(Collected data entries)
- Opening Delimiter -

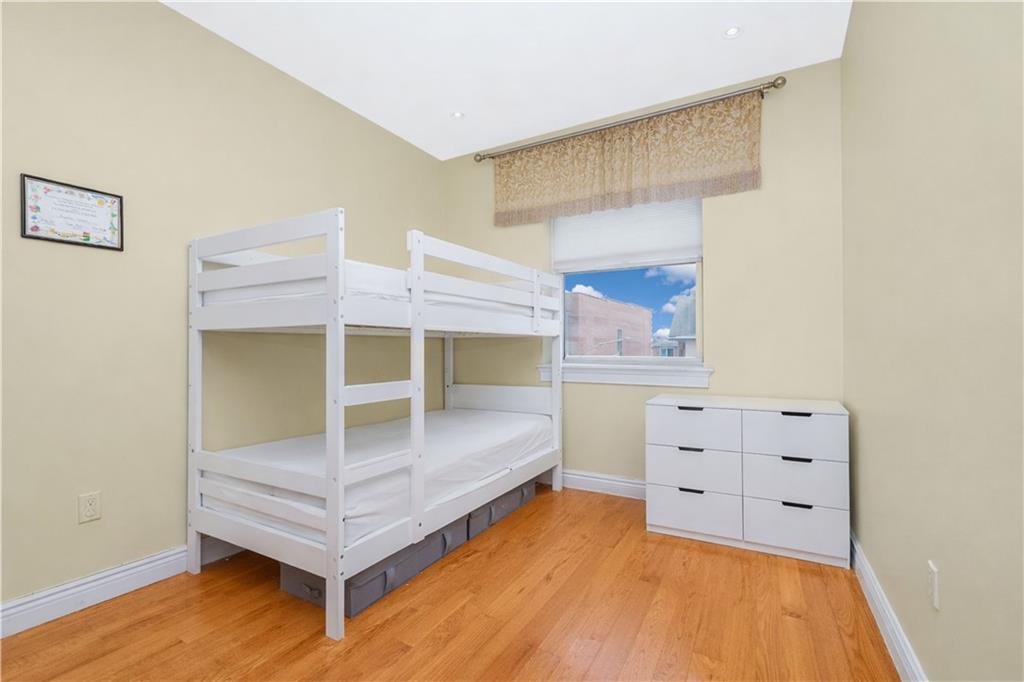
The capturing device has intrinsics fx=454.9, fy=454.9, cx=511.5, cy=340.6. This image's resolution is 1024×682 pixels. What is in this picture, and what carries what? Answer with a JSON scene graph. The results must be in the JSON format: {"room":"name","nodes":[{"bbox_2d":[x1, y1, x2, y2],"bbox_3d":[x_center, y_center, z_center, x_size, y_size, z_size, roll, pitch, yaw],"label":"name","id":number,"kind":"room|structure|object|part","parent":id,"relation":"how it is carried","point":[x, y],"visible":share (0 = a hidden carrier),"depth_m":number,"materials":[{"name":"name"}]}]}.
{"room":"bedroom","nodes":[
{"label":"bedroom","id":0,"kind":"room"},
{"bbox_2d":[0,0,444,618],"bbox_3d":[-1.724,-0.251,2.196,0.154,2.710,4.573,-1,-1,29],"label":"left wall","id":1,"kind":"structure","parent":0,"point":[157,12],"depth_m":2.10,"materials":[{"name":"beige paint"}]},
{"bbox_2d":[20,174,123,250],"bbox_3d":[-1.819,-0.525,1.901,0.017,0.252,0.319,-1,-1,29],"label":"framed picture","id":2,"kind":"object","parent":1,"relation":"attached to","point":[33,229],"visible":0.99,"depth_m":1.89},
{"bbox_2d":[78,491,101,523],"bbox_3d":[-1.774,0.699,1.913,0.009,0.116,0.071,-1,-1,29],"label":"wall socket","id":3,"kind":"object","parent":1,"relation":"attached to","point":[87,513],"visible":0.97,"depth_m":1.91,"materials":[{"name":"plastic"}]},
{"bbox_2d":[0,537,249,639],"bbox_3d":[-1.625,1.049,2.158,0.019,0.125,4.343,-1,-1,29],"label":"left baseboard","id":4,"kind":"structure","parent":1,"relation":"attached to","point":[27,605],"depth_m":1.92,"materials":[{"name":"white paint"}]},
{"bbox_2d":[0,484,899,681],"bbox_3d":[-0.360,1.145,1.405,3.138,0.104,4.704,-1,-1,29],"label":"floor","id":5,"kind":"structure","parent":0,"point":[552,581],"depth_m":1.78,"materials":[{"name":"brown wood"}]},
{"bbox_2d":[281,514,469,617],"bbox_3d":[-0.629,1.002,2.225,0.464,0.181,0.826,-1,-1,29],"label":"storage bin","id":6,"kind":"object","parent":5,"relation":"on","point":[291,587],"visible":0.29,"depth_m":1.98,"materials":[{"name":"grey fabric"}]},
{"bbox_2d":[185,210,565,639],"bbox_3d":[-0.610,0.292,2.810,1.129,1.630,2.016,-1,-1,29],"label":"bunk bed","id":7,"kind":"object","parent":5,"relation":"on","point":[197,498],"visible":0.96,"depth_m":2.04,"materials":[{"name":"white wood"}]},
{"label":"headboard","id":8,"kind":"part","parent":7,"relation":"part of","materials":[{"name":"white wood"}]},
{"bbox_2d":[202,257,544,323],"bbox_3d":[-0.666,-0.239,2.873,1.112,0.261,1.917,-1,-1,29],"label":"upper mattress","id":9,"kind":"object","parent":7,"relation":"on","point":[229,295],"visible":0.46,"depth_m":2.25,"materials":[{"name":"white fabric"}]},
{"bbox_2d":[206,405,550,546],"bbox_3d":[-0.587,0.695,2.823,1.069,0.275,2.004,-1,-1,29],"label":"lower mattress","id":10,"kind":"object","parent":7,"relation":"on","point":[465,428],"visible":0.68,"depth_m":2.33,"materials":[{"name":"white fabric"}]},
{"bbox_2d":[468,478,537,535],"bbox_3d":[-0.203,1.013,2.965,0.454,0.169,0.762,-1,-1,29],"label":"storage bin","id":11,"kind":"object","parent":5,"relation":"on","point":[530,490],"visible":0.31,"depth_m":2.75,"materials":[{"name":"grey fabric"}]},
{"bbox_2d":[645,393,850,568],"bbox_3d":[1.296,0.712,2.577,0.945,0.757,0.490,-1,-1,29],"label":"dresser","id":12,"kind":"object","parent":5,"relation":"on","point":[662,414],"visible":0.99,"depth_m":2.36,"materials":[{"name":"white wood"}]},
{"bbox_3d":[0.982,0.374,2.513,0.119,0.018,0.039,-1,-1,29],"label":"handle","id":13,"kind":"part","parent":12,"relation":"part of","materials":[{"name":"black metal"}]},
{"bbox_3d":[0.981,0.598,2.505,0.118,0.018,0.042,-1,-1,29],"label":"handle","id":14,"kind":"part","parent":12,"relation":"part of","materials":[{"name":"black metal"}]},
{"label":"handle","id":15,"kind":"part","parent":12,"relation":"part of","materials":[{"name":"black metal"}]},
{"bbox_3d":[0.975,0.703,2.484,0.427,0.221,0.031,-1,-1,29],"label":"drawer","id":16,"kind":"part","parent":12,"relation":"part of","materials":[{"name":"white wood"}]},
{"bbox_3d":[0.971,0.472,2.461,0.437,0.205,0.028,-1,-1,29],"label":"drawer","id":17,"kind":"part","parent":12,"relation":"part of","materials":[{"name":"white wood"}]},
{"bbox_3d":[0.977,0.923,2.461,0.415,0.221,0.029,-1,-1,29],"label":"drawer","id":18,"kind":"part","parent":12,"relation":"part of","materials":[{"name":"white wood"}]},
{"bbox_3d":[1.382,0.682,2.263,0.419,0.228,0.027,-1,-1,29],"label":"drawer","id":19,"kind":"part","parent":12,"relation":"part of","materials":[{"name":"white wood"}]},
{"bbox_3d":[1.371,0.469,2.251,0.433,0.209,0.026,-1,-1,29],"label":"drawer","id":20,"kind":"part","parent":12,"relation":"part of","materials":[{"name":"white wood"}]},
{"bbox_3d":[1.382,0.918,2.251,0.390,0.226,0.029,-1,-1,29],"label":"drawer","id":21,"kind":"part","parent":12,"relation":"part of","materials":[{"name":"white wood"}]},
{"bbox_3d":[1.405,0.362,2.260,0.119,0.019,0.039,-1,-1,29],"label":"handle","id":22,"kind":"part","parent":12,"relation":"part of","materials":[{"name":"black metal"}]},
{"bbox_3d":[1.404,0.587,2.262,0.120,0.020,0.041,-1,-1,29],"label":"handle","id":23,"kind":"part","parent":12,"relation":"part of","materials":[{"name":"black metal"}]},
{"bbox_3d":[1.413,0.816,2.269,0.117,0.020,0.039,-1,-1,29],"label":"handle","id":24,"kind":"part","parent":12,"relation":"part of","materials":[{"name":"black metal"}]},
{"bbox_2d":[166,0,850,159],"bbox_3d":[-0.430,-1.681,1.454,3.197,0.102,4.672,-1,-1,29],"label":"ceiling","id":25,"kind":"structure","parent":0,"point":[726,72],"depth_m":2.55,"materials":[{"name":"white paint"}]},
{"bbox_2d":[449,110,464,119],"bbox_3d":[-0.389,-1.616,3.260,0.112,0.008,0.112,-1,-1,29],"label":"recessed light","id":26,"kind":"object","parent":25,"relation":"in","point":[457,114],"visible":0.99,"depth_m":3.25,"materials":[{"name":"white"}]},
{"bbox_2d":[722,25,742,38],"bbox_3d":[1.163,-1.627,2.396,0.108,0.009,0.108,-1,-1,29],"label":"recessed light","id":27,"kind":"object","parent":25,"relation":"in","point":[730,30],"visible":0.99,"depth_m":2.39,"materials":[{"name":"white"}]},
{"bbox_2d":[443,56,845,495],"bbox_3d":[0.727,-0.254,3.392,2.980,2.734,0.176,-1,-1,29],"label":"back wall","id":28,"kind":"structure","parent":0,"point":[720,257],"depth_m":2.88,"materials":[{"name":"beige paint"}]},
{"bbox_2d":[560,469,645,499],"bbox_3d":[0.667,1.040,3.313,2.934,0.128,0.020,-1,-1,29],"label":"baseboard","id":29,"kind":"structure","parent":28,"relation":"attached to","point":[632,486],"depth_m":3.31,"materials":[{"name":"white paint"}]},
{"bbox_2d":[536,362,712,387],"bbox_3d":[0.762,0.241,3.281,1.275,0.130,0.143,-1,-1,29],"label":"window sill","id":30,"kind":"structure","parent":28,"relation":"attached to","point":[586,378],"depth_m":3.20,"materials":[{"name":"white paint"}]},
{"bbox_2d":[552,203,704,366],"bbox_3d":[0.832,-0.500,3.391,1.116,1.349,0.087,-1,-1,29],"label":"window","id":31,"kind":"structure","parent":28,"relation":"in","point":[698,273],"depth_m":3.34,"materials":[{"name":"glass"}]},
{"bbox_2d":[550,195,701,271],"bbox_3d":[0.790,-0.849,3.317,1.100,0.623,0.045,-1,-1,29],"label":"window shade","id":32,"kind":"object","parent":31,"relation":"attached to","point":[694,245],"visible":0.83,"depth_m":3.28,"materials":[{"name":"white fabric"}]},
{"bbox_2d":[474,77,787,162],"bbox_3d":[0.661,-1.513,3.255,2.220,0.074,0.126,-1,-1,29],"label":"curtain rod","id":33,"kind":"object","parent":28,"relation":"attached to","point":[774,86],"visible":0.89,"depth_m":3.06,"materials":[{"name":"silver metal"}]},
{"bbox_2d":[494,92,762,229],"bbox_3d":[0.683,-1.205,3.213,1.884,0.598,0.079,-1,-1,29],"label":"valance","id":34,"kind":"object","parent":33,"relation":"hanging from","point":[708,162],"visible":0.96,"depth_m":3.11,"materials":[{"name":"beige fabric"}]},
{"bbox_2d":[841,0,1023,681],"bbox_3d":[0.899,-0.279,0.659,0.157,2.719,4.676,-1,-1,29],"label":"right wall","id":35,"kind":"structure","parent":0,"point":[944,555],"depth_m":1.18,"materials":[{"name":"beige paint"}]},
{"bbox_2d":[850,530,928,681],"bbox_3d":[0.852,1.020,0.747,0.020,0.124,4.245,-1,-1,29],"label":"baseboard","id":36,"kind":"structure","parent":35,"relation":"attached to","point":[870,577],"depth_m":1.65,"materials":[{"name":"white paint"}]},
{"bbox_2d":[927,561,939,609],"bbox_3d":[1.140,0.661,1.233,0.008,0.113,0.070,-1,-1,29],"label":"wall socket","id":37,"kind":"object","parent":35,"relation":"attached to","point":[932,577],"visible":0.96,"depth_m":1.22,"materials":[{"name":"white plastic"}]},
{"label":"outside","id":38,"kind":"structure","parent":0,"visible":0},
{"bbox_2d":[563,290,653,357],"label":"brick building","id":39,"kind":"structure","parent":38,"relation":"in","point":[604,303],"materials":[{"name":"brick"}]},
{"bbox_2d":[667,288,696,354],"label":"building","id":40,"kind":"structure","parent":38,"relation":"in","point":[676,335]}
]}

- Closing Delimiter -

Brief: Scan the lines above for "building" and state how many match, nothing more.

Exercise output: 2